Note: "Mytable_categoryid_userid_adddate" will be truncated to

"Mytable_categoryid_userid_addda"

CREATE

EXPLAIN SELECT * FROM MyTable

WHERE category_id=1 and user_id=2

ORDER by Adddate DESC;

Notice:query PLAN:

Sort (cost=2.03..2.03 Rows=1 width=16)

-Index Scan using Mytable_categoryid_userid_addda

On MyTable (cost=0.00..2.02 Rows=1 width=16)

EXPLAIN

Look at the output of the explain, the database did a we do not ask for a sort, this is how the performance is damaged, it seems that we are a bit too optimistic about the operation of the database itself, then, give the database a little more hints.

To skip the sorting step, we don't need another index, just change the query statement a little bit. Here's the postgres, we'll give the database an extra hint--in the ORDER by statement, add the field in the where statement. This is only a technical process and is not necessary because there is actually no sort operation on the other two fields, but if you join, Postgres will know what it should do.

EXPLAIN SELECT * FROM MyTable

WHERE category_id=1 and user_id=2

ORDER by category_id desc,user_id desc,adddate DESC;

Notice:query PLAN:

Index Scan Backward using

Mytable_categoryid_userid_addda on MyTable

(cost=0.00..2.02 Rows=1 width=16)

EXPLAIN

Now we're using the index we expect, and it's pretty smart, knowing that you can start reading from behind the index, avoiding any sort of ordering.

That's a little bit more, but if your database is huge and the daily page requests are millions, I think you'll benefit a lot. But what if you want to make more complex queries, such as querying multiple tables together, especially if the fields in the where constraint are from more than one table? I usually try to avoid this, because the database has to combine everything in each table and then exclude the inappropriate rows, which can be costly.

If you can't avoid it, you should look at each table you want to combine, and use the above strategy to build the index, and then use the explain command to verify that you have used the index you expect. If it is, then OK. If not, you may want to create a temporary table to combine them and use the appropriate index.

It is important to note that too many indexes will affect the speed of updates and insertions because it requires the same update for each index file.

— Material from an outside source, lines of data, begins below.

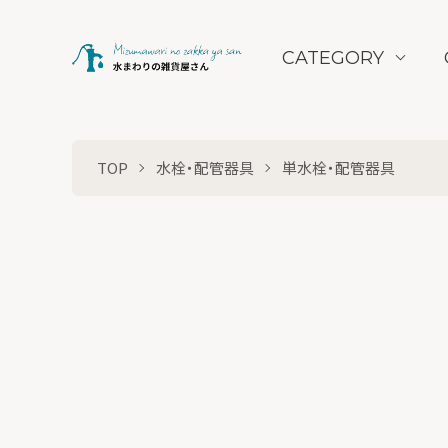
CATEGORY
TOP
水栓・配管器具
単水栓・配管器具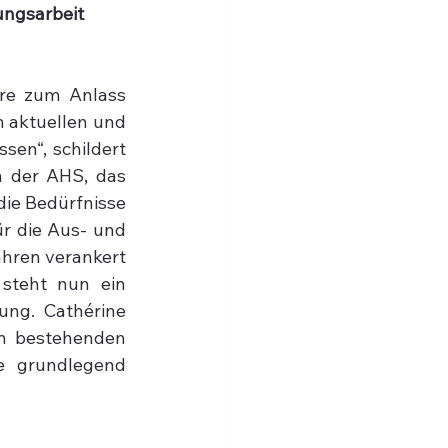
ungsarbeit 
re zum Anlass 
 aktuellen und 
en“, schildert 
n der AHS, das 
ie Bedürfnisse 
r die Aus- und 
ahren verankert 
steht nun ein 
ng. Cathérine 
m bestehenden 
e grundlegend 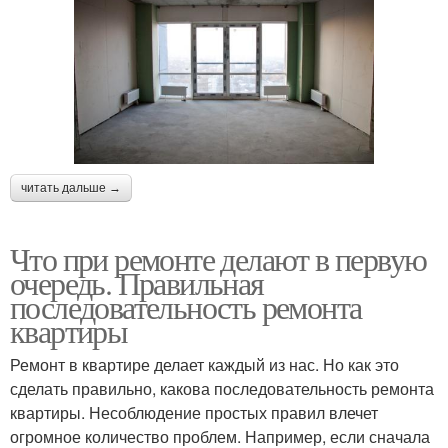
читать дальше →
Что при ремонте делают в первую
очередь. Правильная
последовательность ремонта
квартиры
Ремонт в квартире делает каждый из нас. Но как это
сделать правильно, какова последовательность ремонта
квартиры. Несоблюдение простых правил влечет
огромное количество проблем. Например, если сначала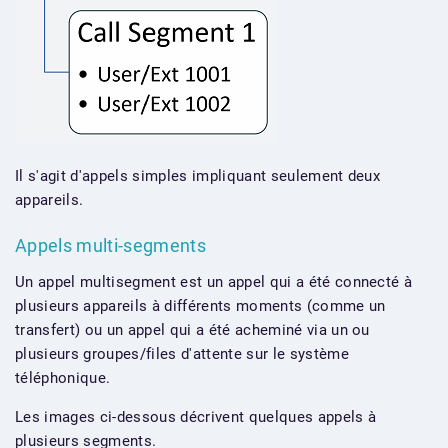
Il s'agit d'appels simples impliquant seulement deux
appareils.
Appels multi-segments
Un appel multisegment est un appel qui a été connecté à
plusieurs appareils à différents moments (comme un
transfert) ou un appel qui a été acheminé via un ou
plusieurs groupes/files d'attente sur le système
téléphonique.
Les images ci-dessous décrivent quelques appels à
plusieurs segments.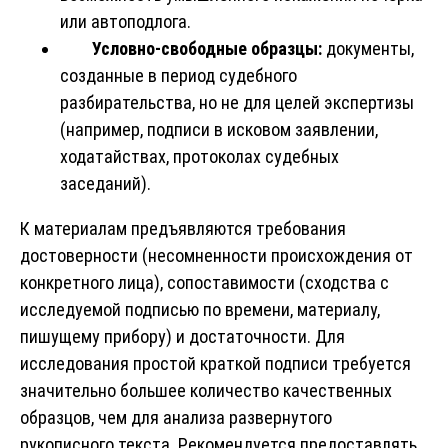
или автоподлога.
Условно-свободные образцы:
документы,
созданные в период судебного
разбирательства, но не для целей экспертизы
(например, подписи в исковом заявлении,
ходатайствах, протоколах судебных
заседаний).
К материалам предъявляются требования
достоверности (несомненности происхождения от
конкретного лица), сопоставимости (сходства с
исследуемой подписью по времени, материалу,
пишущему прибору) и достаточности. Для
исследования простой краткой подписи требуется
значительно большее количество качественных
образцов, чем для анализа развернутого
рукописного текста. Рекомендуется предоставлять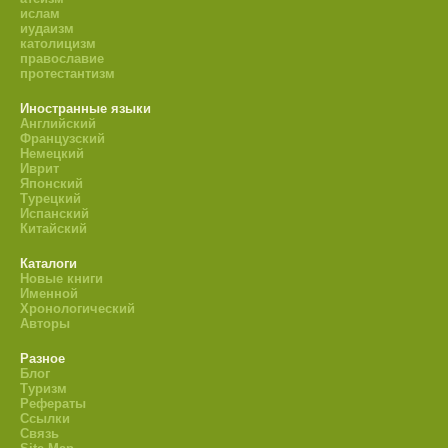
ислам
иудаизм
католицизм
православие
протестантизм
Иностранные языки
Английский
Французский
Немецкий
Иврит
Японский
Турецкий
Испанский
Китайский
Каталоги
Новые книги
Именной
Хронологический
Авторы
Разное
Блог
Туризм
Рефераты
Ссылки
Связь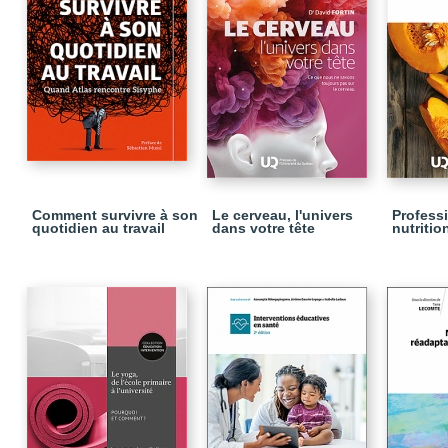
Comment survivre à son
Le cerveau, l'univers
Profess
quotidien au travail
dans votre tête
nutritio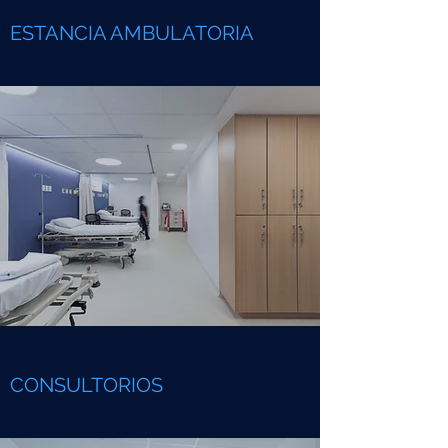
ESTANCIA AMBULATORIA
CONSULTORIOS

For a table that often needs to be updated and inserted, there is no need to index a rarely used where clause, and for smaller tables, the cost of sorting is not significant and there is no need to create additional indexes.

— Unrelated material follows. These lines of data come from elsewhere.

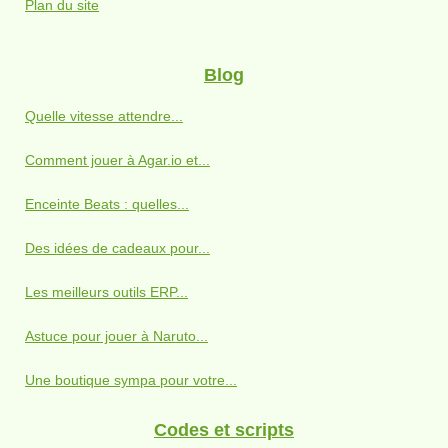
Plan du site
Blog
Quelle vitesse attendre...
Comment jouer à Agar.io et...
Enceinte Beats : quelles...
Des idées de cadeaux pour...
Les meilleurs outils ERP...
Astuce pour jouer à Naruto...
Une boutique sympa pour votre...
Codes et scripts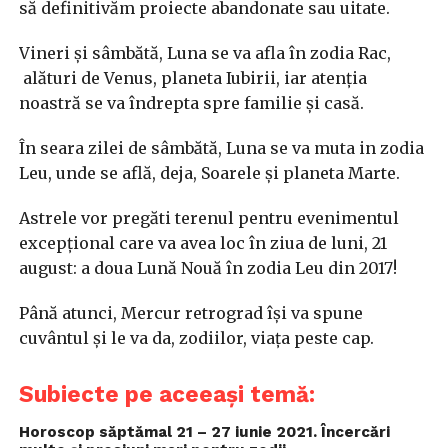
să definitivăm proiecte abandonate sau uitate.
Vineri și sâmbătă, Luna se va afla în zodia Rac,
alături de Venus, planeta Iubirii, iar atenția
noastră se va îndrepta spre familie și casă.
În seara zilei de sâmbătă, Luna se va muta in zodia
Leu, unde se află, deja, Soarele și planeta Marte.
Astrele vor pregăti terenul pentru evenimentul
excepțional care va avea loc în ziua de luni, 21
august: a doua Lună Nouă în zodia Leu din 2017!
Până atunci, Mercur retrograd își va spune
cuvântul și le va da, zodiilor, viața peste cap.
Subiecte pe aceeași temă:
Horoscop săptămal 21 – 27 iunie 2021. Încercări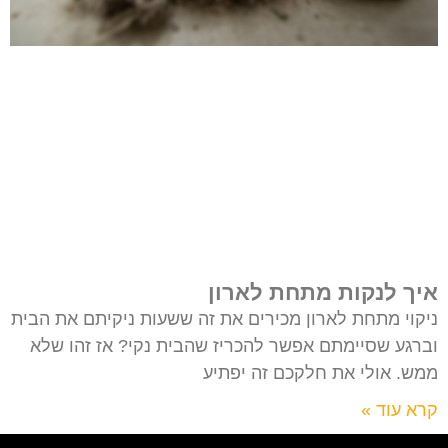
איך לנקות מתחת לארון
ניקוי מתחת לארון מכירים את זה ששעות ניקיתם את הבית
וברגע שסיימתם אפשר להכריז שהבית נקי? אז זהו שלא
ממש. אולי את חלקכם זה יפתיע
קרא עוד »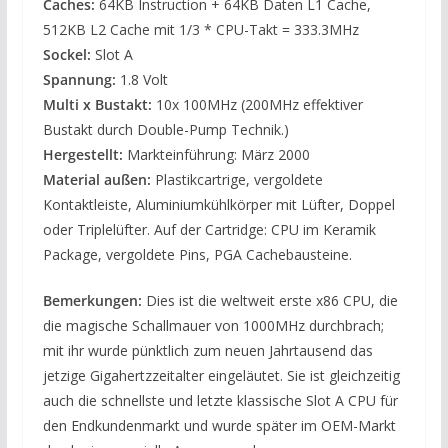
Caches:
64KB Instruction + 64KB Daten L1 Cache,
512KB L2 Cache mit 1/3 * CPU-Takt = 333.3MHz
Sockel:
Slot A
Spannung:
1.8 Volt
Multi x Bustakt:
10x 100MHz (200MHz effektiver
Bustakt durch Double-Pump Technik.)
Hergestellt:
Markteinführung: März 2000
Material außen:
Plastikcartrige, vergoldete
Kontaktleiste, Aluminiumkühlkörper mit Lüfter, Doppel
oder Triplelüfter. Auf der Cartridge: CPU im Keramik
Package, vergoldete Pins, PGA Cachebausteine.
Bemerkungen:
Dies ist die weltweit erste x86 CPU, die
die magische Schallmauer von 1000MHz durchbrach;
mit ihr wurde pünktlich zum neuen Jahrtausend das
jetzige Gigahertzzeitalter eingeläutet. Sie ist gleichzeitig
auch die schnellste und letzte klassische Slot A CPU für
den Endkundenmarkt und wurde später im OEM-Markt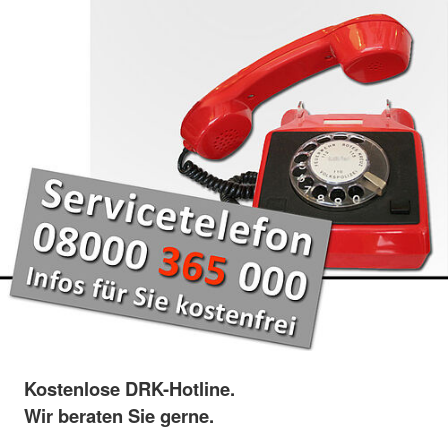
Kostenlose DRK-Hotline.
Wir beraten Sie gerne.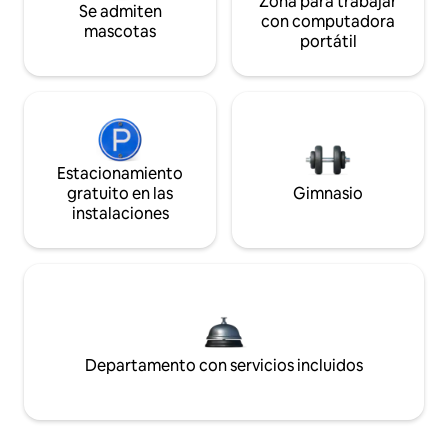
Zona para trabajar
Se admiten
con computadora
mascotas
portátil
Estacionamiento
gratuito en las
Gimnasio
instalaciones
Departamento con servicios incluidos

The above is only a few very basic things, in fact, there are a lot of learning, explain alone we can not determine whether the method is the most optimized, each database has its own some of the optimizer, although may not be perfect, but they will be compared in the query of which way faster, in some cases, Indexing is not necessarily fast, for example, when the index is placed in a discontinuous storage space, which increases the load on the read disk, and therefore, which is optimal, should be verified by the actual use of the environment.

In the beginning, if the table is not large, there is no need to index, my opinion is to be indexed when needed, there are also some commands to optimize the table, such as MySQL available "OPTIMIZE table."

In summary, you should have some basic concepts on how to build the right index for your database.

Explanation of why the database should be indexed

Contact Us

The content source of this page is from Internet, which doesn't represent Alibaba Cloud's opinion; products and services mentioned on that page don't have any relationship with Alibaba Cloud. If the content of the page makes you feel confusing, please write us an email, we will handle the problem within 5 days after receiving your email.

If you find any instances of plagiarism from the community, please send an email to: info-contact@alibabacloud.com and provide relevant evidence. A staff member will contact you within 5 working days.

A Free Trial That Lets You Build Big!

Start building with 50+ products and up to 12 months usage for Elastic Compute Service

  • Sales Support

    1 on 1 presale consultation

  • After-Sales Support

    24/7 Technical Support 6 Free Tickets per Quarter Faster Response

  • Alibaba Cloud offers highly flexible support services tailored to meet your exact needs.